Hop, skip and a jump: CU-Boulder researchers reveal molecular search patterns
Like an albatross scanning for pods of squid in a vast ocean, molecules on solid surfaces move in an intermittent search pattern that provides maximum efficiency, according to new research from the University of Colorado Boulder.
While this behavior had been proposed theoretically, CU-Boulder researchers have made the first experimental observations of this phenomenon, providing a gateway for potential improvements in fields ranging from medical diagnostics to chemical production.
"Cutting-edge technologies like lab-on-a-chip devices and biosensors rely on molecules quickly and effectively interacting with the targets they're seeking," said Professor Daniel Schwartz of the Department of Chemical and Biological Engineering. "By better understanding exactly what's happening at the molecular level, we can enhance or engineer technologies that operate faster and more efficiently. Possible outcomes might include a more robust response to disease markers, a less wasteful technique for commercial chemical production or any number of other advances."
The research, conducted by Schwartz and Jon Monserud, a PhD candidate in the Department of Chemical and Biological Engineering, was recently published in the journal Physical Review Letters.
In nature and society, everything from predatory animals to submarine-seeking ships has developed search strategies where slow, localized searches alternate with long, non-searching movements to explore vast areas where targets are sparse, Schwartz said. When prey is abundant, a simple random walking method is a better way to make connections.
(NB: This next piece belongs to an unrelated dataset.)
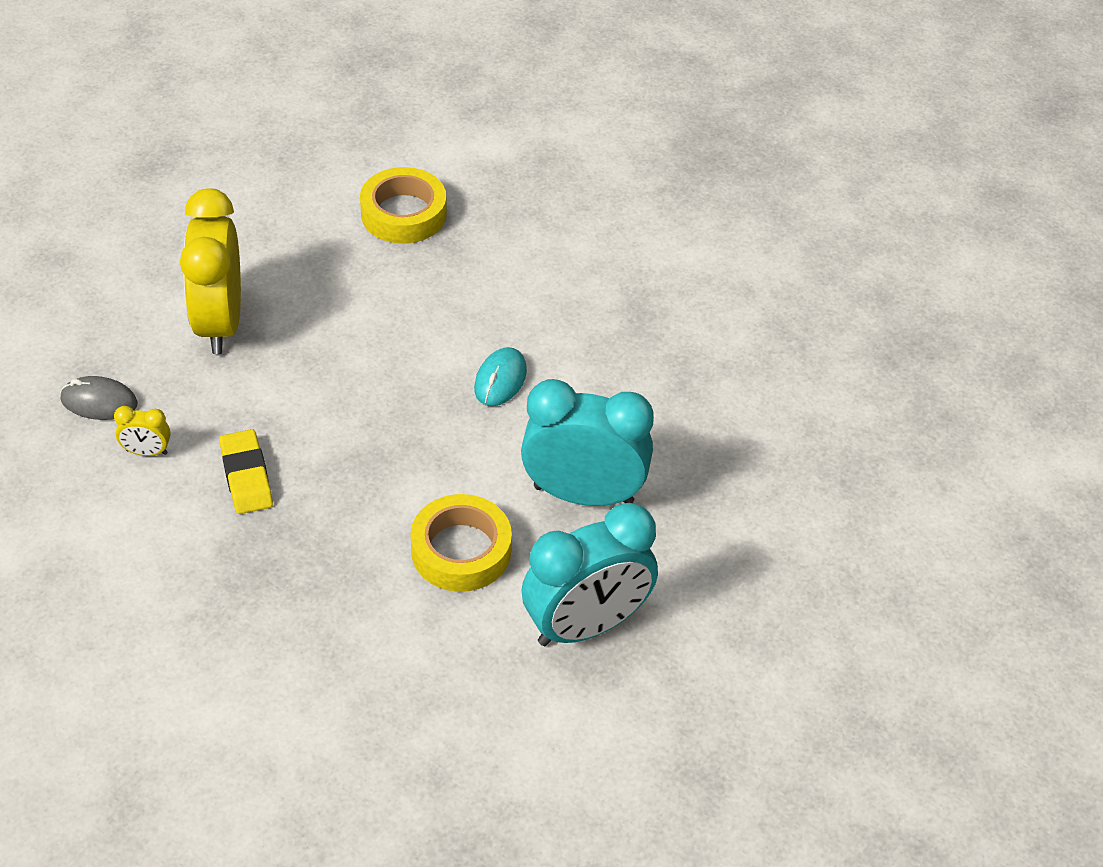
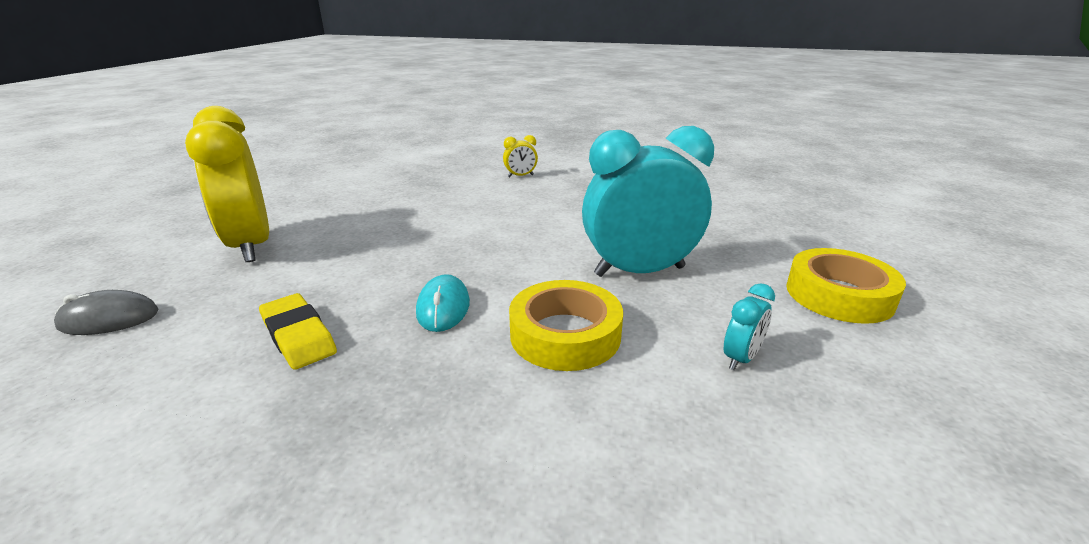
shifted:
Researchers wondered if molecules would behave the same way.
To examine the theory, researchers used single-molecule tracking to directly observe the search process of DNA on surfaces decorated with complementary DNA and witnessed periods of slow motion punctuated by fast hops through an adjacent liquid phase.
By measuring how long it took for each molecule to find its target, researchers determined that the tiny particles were indeed using the same intermittent-flight foraging techniques as a shark hunting for prey or a honeybee seeking nectar. This strategy allowed them to find targets more than 10 times faster than they would have using a simple random walk search.
"It's an incredible coincidence that molecules are exhibiting the same counterintuitive methods that animals and humans have evolved or chosen to use," said Monserud. "We can exploit this coincidence to improve a wide range of technologies."
In the medical field, for example, detection tests for scores of diseases rely on biomarkers such as antibodies or mutated DNA reacting to probe molecules on surfaces to inform doctors of the presence or severity of a malady.
The researchers demonstrated that molecules searched more quickly on hydrophobic surfaces, indicating that developers of DNA biosensors could benefit from tailoring their diagnostic products to have more water-averse surfaces. The findings may result in quicker diagnoses, individually tailored healthcare, and potentially, better outcomes for patients.
The findings could also optimize industrial production to reduce energy, time, materials and costs. In many industrial processes, raw materials are converted to fuels, pharmaceuticals or personal care products through chemical reactions, then separated from the remaining waste. Both the reactions and purification processes require molecules to scan surfaces and bind to targets through the same intermittent searching behavior.
"In a sense, our findings help explain why these technologies surprisingly work as well as they do," Schwartz said. "But additionally, developing this understanding can potentially help us design even better technologies since, until now, people have always assumed that molecules searched in a different manner."